Not being comfortable in your own skin.

This to me explains a lot of what it's like to have SA during periods when you are NOT panicking and extremely anxious. I'm talking day to day social interactions that you have learned to get by with.



When I was 5 or 6 I couldn't even look other people in the eye. I talked through my parents a lot of the time. The transition into the real world was extremely extremely tough for me and has left me severely depressed and hopeless.



However over the years I have managed to perfect my day to day social interactions to the point where I actually enjoy talking with people in small talk situations. At school or work etc... I even seem like an extrovert wanting to answer questions and show off.





But it's largely a show and I'm never really comfortable in my own skin.

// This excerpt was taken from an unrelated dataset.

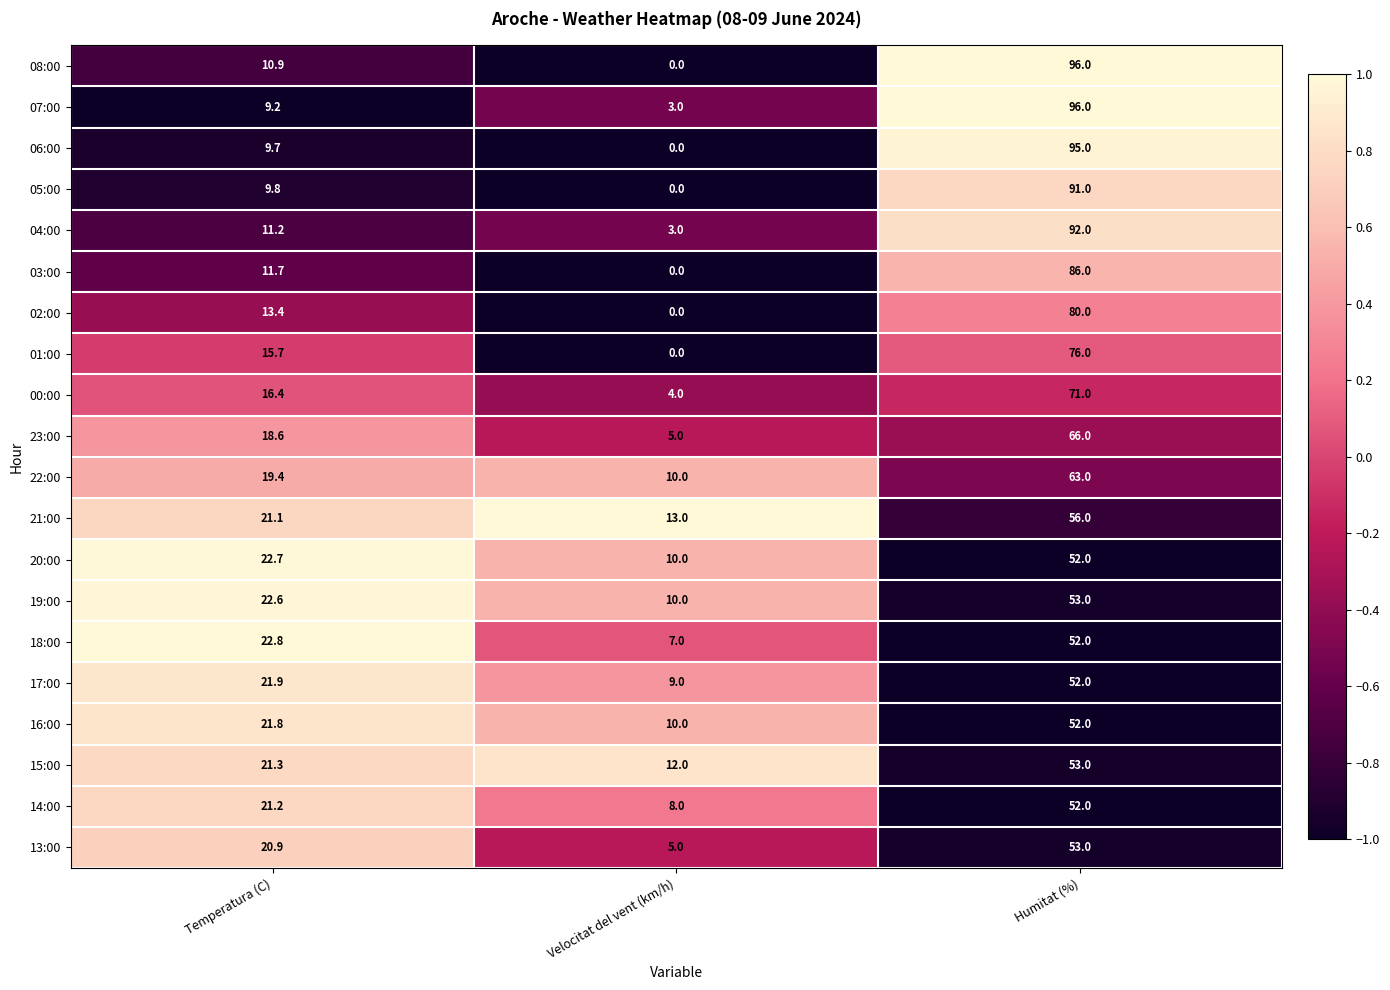

The 02:00 series shows 122.7 at Humitat (%). True or false?

False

It takes more energy for me to interact socially, even if I enjoy it, and I get quickly exhausted. And let's not even talk about situations that aren't small talk. Relationships, or public speaking I just don't do. I am terrified of presentations and the like too.



I never feel completely relaxed out in the real world with people and feel like I'm always in 1st gear reving away like mad to just do things that other people cruise along smoothly in 5th gear with ease. Sorry for the bad analogy.



I don't see how I'm going to manage to live life like this. It takes too much effort and I'm too exhausted by it all emotionally.



Anyone else feel this way about their SA?